ASSIGNED TASK: Will you extract the entries word for word? Images should not appear in the copy.

....

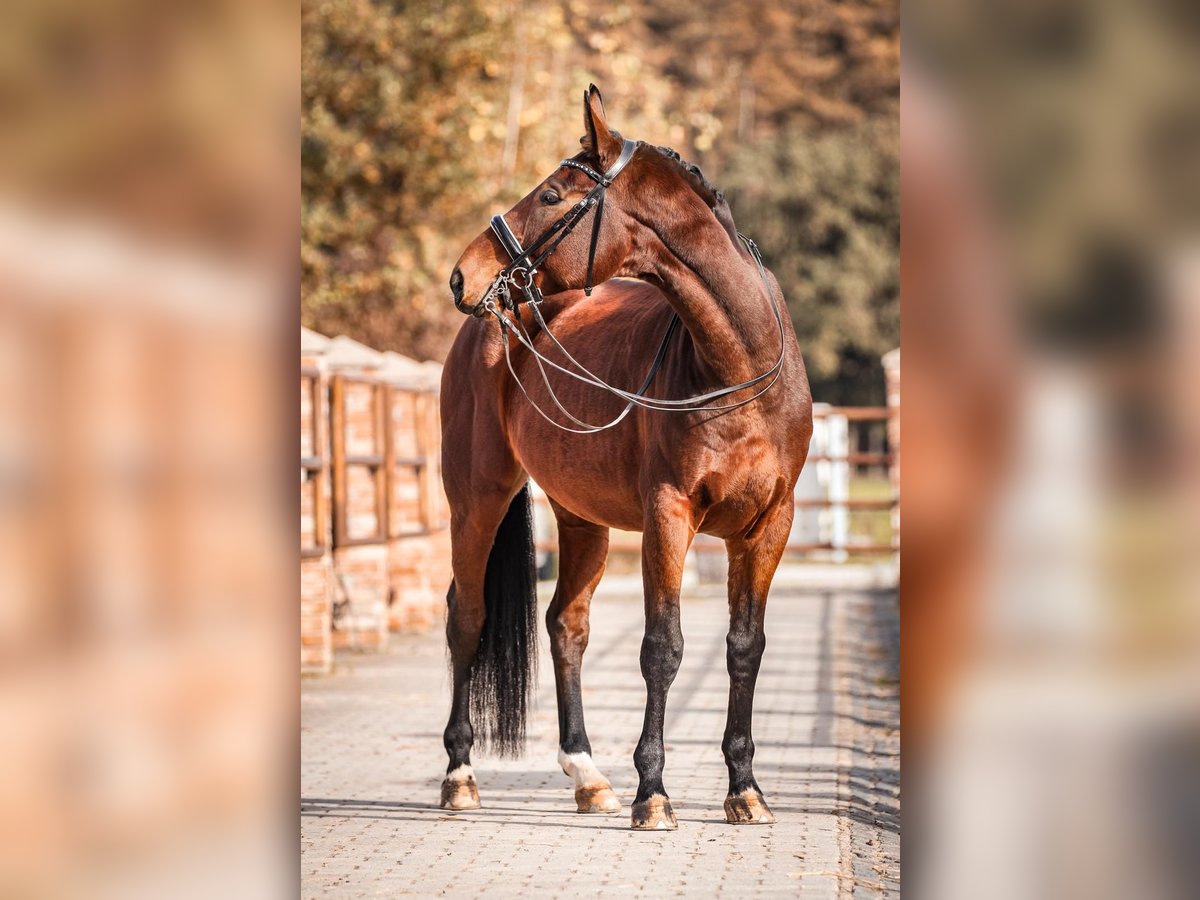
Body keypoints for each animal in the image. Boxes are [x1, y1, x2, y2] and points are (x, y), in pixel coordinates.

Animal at [436, 86, 811, 830]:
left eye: (552, 194)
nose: (465, 275)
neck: (739, 368)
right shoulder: (669, 516)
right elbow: (663, 648)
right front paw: (654, 793)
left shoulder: (768, 526)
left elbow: (745, 649)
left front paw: (744, 789)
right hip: (477, 500)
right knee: (467, 618)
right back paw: (460, 776)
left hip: (581, 518)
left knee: (566, 626)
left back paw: (588, 777)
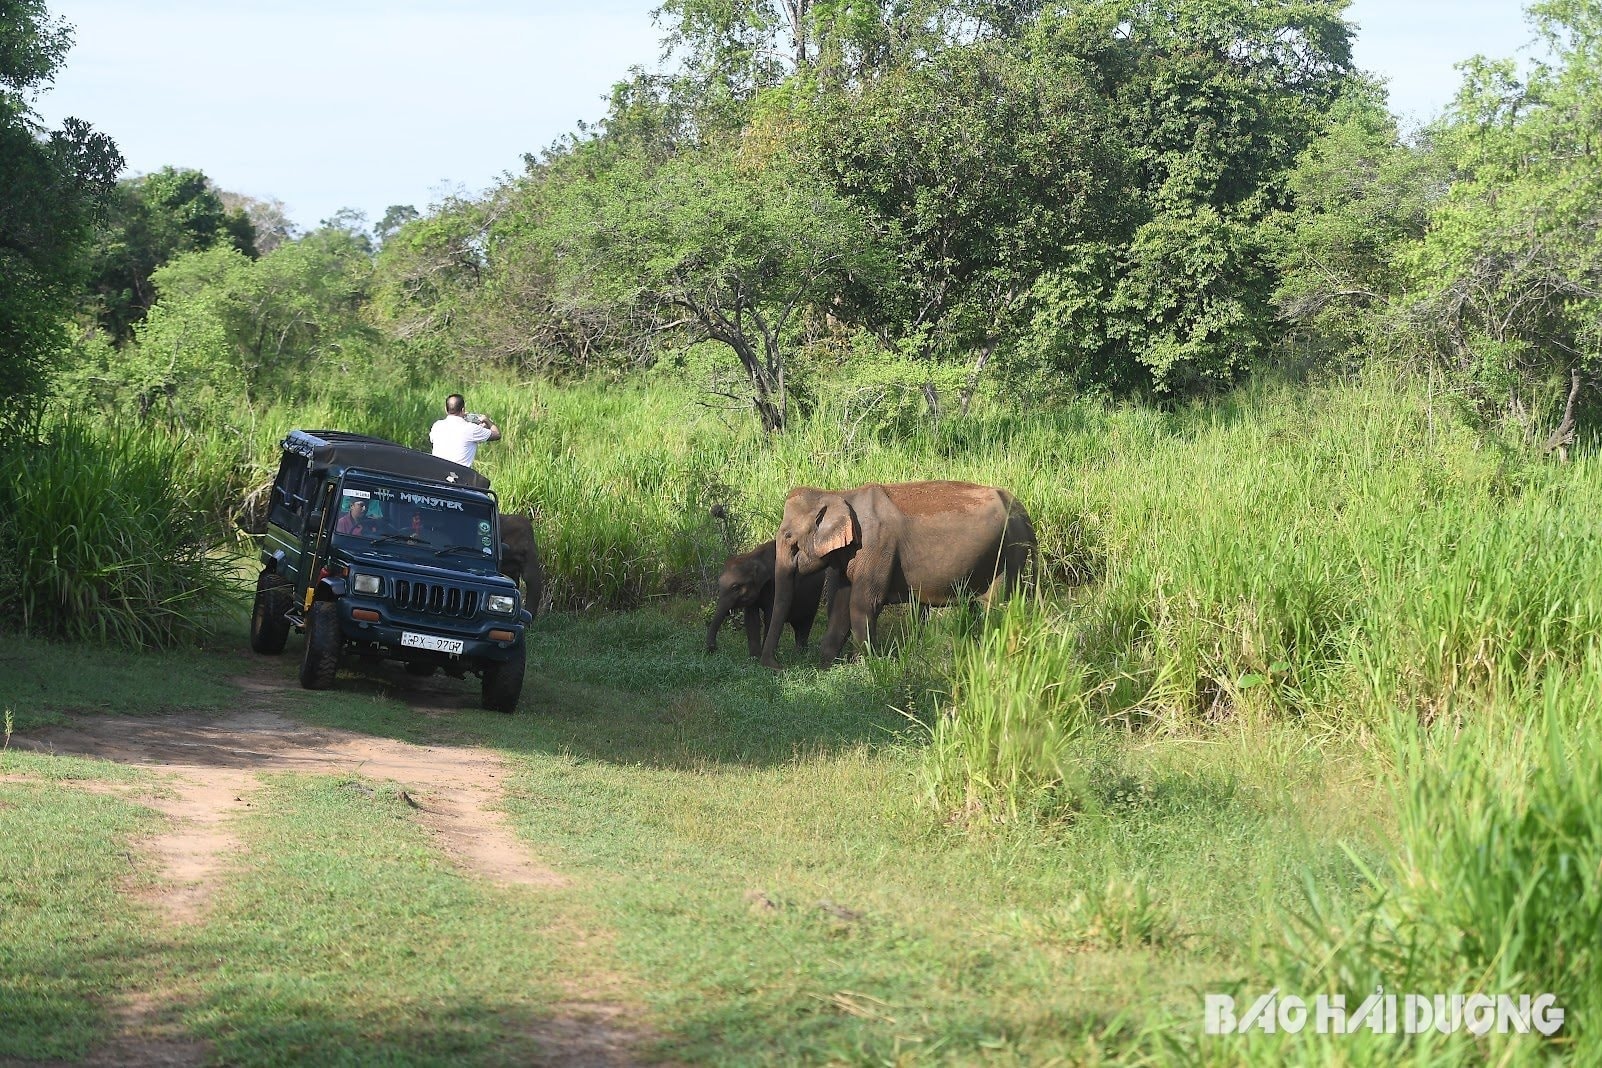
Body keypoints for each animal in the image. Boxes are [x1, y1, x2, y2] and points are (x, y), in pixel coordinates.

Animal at [762, 483, 1038, 669]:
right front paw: (827, 665)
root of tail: (1021, 508)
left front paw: (864, 665)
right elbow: (839, 607)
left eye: (789, 538)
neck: (840, 494)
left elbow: (863, 604)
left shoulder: (876, 546)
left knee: (996, 606)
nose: (776, 666)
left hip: (1009, 553)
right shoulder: (847, 558)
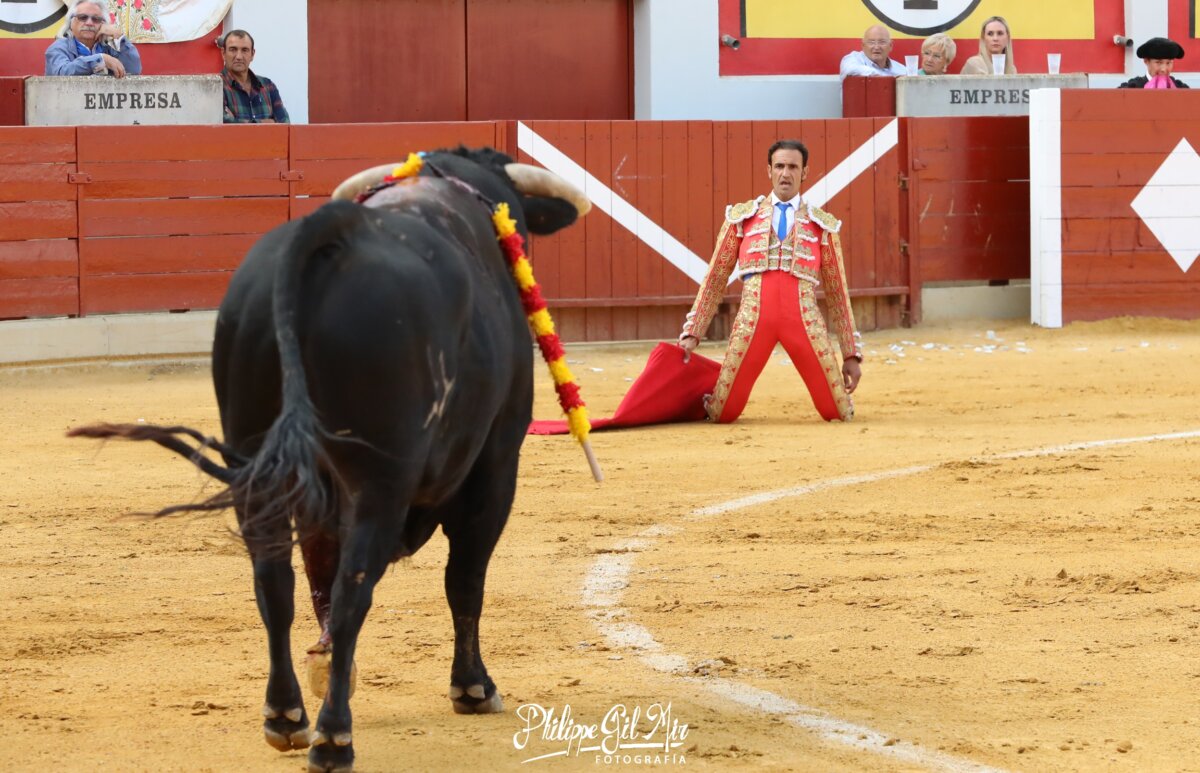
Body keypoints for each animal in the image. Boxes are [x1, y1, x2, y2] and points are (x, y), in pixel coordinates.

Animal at [69, 146, 590, 773]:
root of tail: (327, 234)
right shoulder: (495, 462)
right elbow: (465, 578)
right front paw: (473, 687)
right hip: (380, 479)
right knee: (353, 591)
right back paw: (334, 736)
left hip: (258, 464)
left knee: (275, 583)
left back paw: (287, 715)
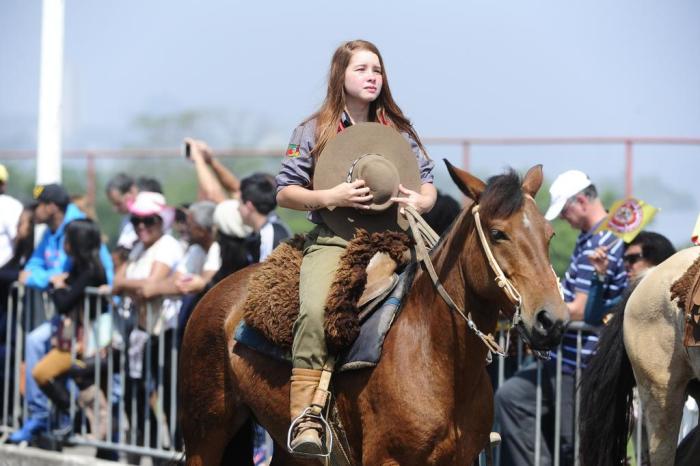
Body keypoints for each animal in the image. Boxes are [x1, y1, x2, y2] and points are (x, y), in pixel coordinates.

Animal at [178, 162, 568, 464]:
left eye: (549, 234)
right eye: (498, 233)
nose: (551, 320)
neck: (434, 354)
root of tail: (216, 294)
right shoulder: (388, 459)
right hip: (206, 435)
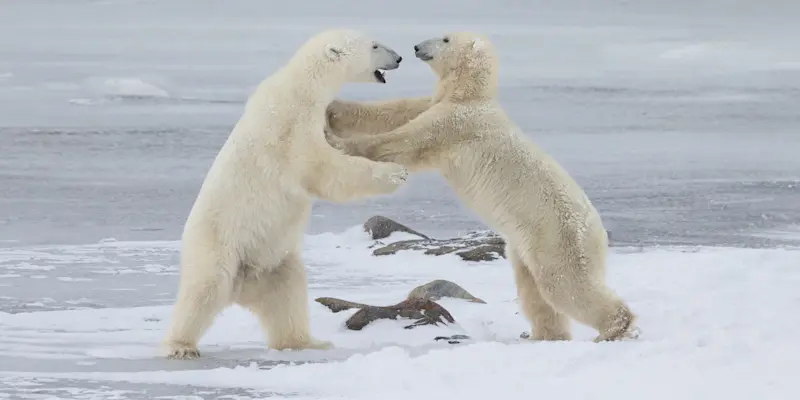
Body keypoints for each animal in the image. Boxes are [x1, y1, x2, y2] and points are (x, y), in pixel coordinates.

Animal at [162, 29, 409, 360]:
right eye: (375, 45)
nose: (399, 57)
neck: (302, 87)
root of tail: (243, 286)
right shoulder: (289, 128)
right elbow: (325, 170)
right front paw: (395, 172)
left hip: (276, 263)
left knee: (289, 296)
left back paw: (307, 342)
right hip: (217, 245)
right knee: (204, 289)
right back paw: (181, 346)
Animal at [325, 32, 639, 343]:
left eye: (445, 39)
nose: (415, 47)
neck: (471, 95)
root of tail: (597, 228)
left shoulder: (456, 124)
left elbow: (403, 142)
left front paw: (335, 141)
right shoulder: (439, 105)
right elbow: (396, 110)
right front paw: (333, 110)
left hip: (557, 238)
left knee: (564, 286)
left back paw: (614, 329)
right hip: (525, 248)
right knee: (534, 291)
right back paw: (542, 336)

....

FINAL ANSWER:
Body keypoints for each animal in the image. Boxes are [x1, y1, x2, y2] and points are (x, y), in pixel coordinates.

Animal at [436, 86, 811, 830]:
left eye: (552, 194)
nose: (465, 275)
neck: (739, 368)
right shoulder: (669, 516)
right elbow: (663, 648)
right front paw: (654, 793)
left shoulder: (768, 526)
left elbow: (745, 649)
left front paw: (744, 789)
right hip: (477, 500)
right knee: (467, 618)
right back paw: (460, 776)
left hip: (581, 518)
left knee: (566, 626)
left back paw: (588, 777)
Body keypoints for each animal in the image. Boxes are [x1, y1, x2, y2] and points are (x, y), in pixel coordinates.

Animal at [762, 483, 1038, 669]:
right front paw: (827, 665)
root of tail: (1021, 508)
left front paw: (864, 665)
right elbow: (839, 607)
left eye: (789, 538)
neck: (840, 494)
left elbow: (863, 604)
left shoulder: (876, 546)
left knee: (996, 606)
nose: (776, 666)
left hip: (1009, 553)
right shoulder: (847, 558)
Body keypoints for each animal in the image. Boxes are [x1, y1, x2, y2] and points are (x, y), in pixel coordinates.

Animal at [69, 146, 590, 773]:
root of tail: (327, 234)
right shoulder: (495, 462)
right elbow: (465, 578)
right front paw: (473, 687)
right hip: (380, 479)
right knee: (353, 591)
right back paw: (334, 736)
left hip: (258, 464)
left knee: (275, 583)
left back paw: (287, 715)
Body keypoints for each animal in the image. Boxes are [x1, y1, x2, y2] and points are (x, y), in pixel coordinates.

Animal at [178, 162, 568, 464]:
left eye: (549, 234)
right eye: (498, 233)
nose: (551, 320)
neck: (434, 354)
root of tail: (216, 294)
right shoulder: (388, 459)
right hip: (206, 435)
Body keypoints for each animal in the image. Boxes are [x1, y1, x2, y2] and points are (x, y), in pixel coordinates.

Animal at [162, 29, 409, 360]:
right eye: (375, 45)
nose: (399, 57)
neck: (302, 87)
root of tail: (243, 286)
right shoulder: (289, 128)
right elbow: (325, 170)
right front paw: (395, 172)
left hip: (276, 263)
left knee: (289, 296)
left back paw: (307, 342)
right hip: (217, 245)
right knee: (204, 289)
right back paw: (181, 346)
Animal at [325, 32, 639, 343]:
left eye: (445, 39)
nose: (415, 47)
neck: (471, 95)
root of tail: (597, 228)
left shoulder: (456, 124)
left elbow: (403, 142)
left front paw: (335, 141)
right shoulder: (439, 105)
right elbow: (396, 110)
right front paw: (333, 110)
left hip: (557, 238)
left knee: (564, 286)
left back paw: (614, 329)
right hip: (525, 248)
right knee: (534, 291)
right back paw: (542, 336)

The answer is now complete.